I’ve been thinking a lot about AI and machine learning lately, and how they could be applied to healthcare and just about anything else!) Last November, I was fortunate to attend Exponential Medicine (the equivalent of 4 days of TED talks on healthcare), and was exposed to the latest developments in these areas. Some recent client conversations and Kevin Kelley’s latest book The Inevitable (which examines the potential impacts of 12 technological forces on our past, current and future) got me thinking again about how AI and machine learning could be utilized in healthcare.
The problem with data has always been turning it into actionable information. For a long time, the challenge has been manufacturers either didn’t have the analysts that could combine subject matter expertise with analytical skills, or those analysts didn’t have the time to dig through the data to find what was interesting, analyze it, and report on it, unless there was some crisis to diagnose. Service providers typically provide the data and might build beautiful dashboards and custom reports but rarely do they spend the time combing through a manufacturer’s data to really add value. (Lots of our clients are wanting this, by the way.)
What if the machines could do this hunting and pecking for us? As I understand it, machine learning varies along a continuum from supervised learning to unsupervised learning. If you give the computer pictures of cats, and tell it to go find cats in a whole bunch of videos, that’s supervised learning. If you tell it you want to find cats in videos without telling it how, that’s unsupervised learning. The data gurus tell me that’s way harder to do, but we’re getting better at it all the time.
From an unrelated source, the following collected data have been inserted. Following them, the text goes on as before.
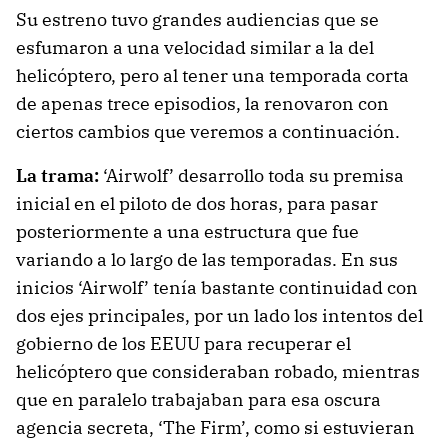
Su estreno tuvo grandes audiencias que se
esfumaron a una velocidad similar a la del
helicóptero, pero al tener una temporada corta
de apenas trece episodios, la renovaron con
ciertos cambios que veremos a continuación.
La trama:
‘Airwolf’ desarrollo toda su premisa
inicial en el piloto de dos horas, para pasar
posteriormente a una estructura que fue
variando a lo largo de las temporadas. En sus
inicios ‘Airwolf’ tenía bastante continuidad con
dos ejes principales, por un lado los intentos del
gobierno de los EEUU para recuperar el
helicóptero que consideraban robado, mientras
que en paralelo trabajaban para esa oscura
agencia secreta, ‘The Firm’, como si estuvieran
Ever watch a doctor look at a MRI? They spend a couple of minutes flashing through a couple of layers. They’re relying on the amazing power of trained brains to spot patterns that matter. Sorry, they’re not spending hours combing over your scan. They may miss some things. Enlitic’s founder, Jeremy Howard, spoke at Exponential Medicine last year about work they were doing with radiologists, where the computers would comb through every part of a MRI to find what was potentially interesting, and the radiologists would then take those suggestions and assess them. This seems like the perfect augmentation of our capabilities: the machine makes sure nothing is missed, the human makes the final call on what matters.
As the cost of these approaches comes down, think about they could be applied to your functional area to turn data into actionable information. About 15 years ago we were trying to find examples of speculative buying in channel data using smart algorithms. Now computers could be trained to look for those patterns and provide an alert for higher than trend sales and inventory that appeared to be building for particular customers of products with a history of price increases.
Machines could learn to find potential high risk patients for adherence by examining Patient Services Hub and Specialty Pharmacy Provider (SPP) data and alert relevant staff. Potentially they could even suggest or trigger recommended interventions be it a text message or phone call or personalized co-pay. Assess network performance to find bright spots and low spots. Which payers and plans are causing problems? Find the SPPs that are performing better and worse with those plans.
Not new ideas on what to look for, rather a new method for turning the data into something you will actually use. It’s worth spending a few moments thinking about what you do with data now (and what you wish you could do with data) and how a machine could learn to do the hard work of panning through the ever larger river of data, to find the specks of gold for you to work with. Dream big!